Joanna Gilkeson, an FWS spokesperson, explains that The Peregrine Fund is rescuing birds that are observed to be in distress, and it is recovering any dead birds that are spotted. “In addition, they are taking steps to limit any transmission within the flock by discouraging congregation, which often occurs at communal food and water stations provided by recovery partners,” Gilkeson says. “These recovery actions have been placed on pause until it is deemed that can be done in a safe manner for the birds.”

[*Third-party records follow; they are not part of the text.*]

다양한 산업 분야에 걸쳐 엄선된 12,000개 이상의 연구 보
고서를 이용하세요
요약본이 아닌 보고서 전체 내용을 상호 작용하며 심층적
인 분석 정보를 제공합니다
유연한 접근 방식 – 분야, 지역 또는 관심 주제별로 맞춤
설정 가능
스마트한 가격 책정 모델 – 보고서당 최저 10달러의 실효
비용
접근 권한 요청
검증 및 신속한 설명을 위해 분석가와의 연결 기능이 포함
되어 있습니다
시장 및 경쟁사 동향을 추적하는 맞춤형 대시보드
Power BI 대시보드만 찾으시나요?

I asked Gilkeson if any wild condors would be captured and brought into captivity to try to prevent more birds from becoming sick. “The condor recovery program is working with our partners to identify how best to respond to HPAI in Arizona and prepare for any such event in California,” she says. “There has not been any decision to capture and hold birds. Establishing quarantine pens is a proactive measure that can be used for multiple purposes, including testing of birds should HPAI be detected in the flocks in California.”
I also asked how the HPAI crisis is affecting the current nesting season. Gilkeson replied: “The confirmation of HPAI in the Southwest Flock of condors is an emerging and fluid situation. It is too soon to speculate what this means for the Arizona-Utah flock and recovery of the condor and nesting season.”
Editor’s note: story updated at 9 pm Eastern time, April 13, with quotes from the U.S. Fish and Wildlife Service.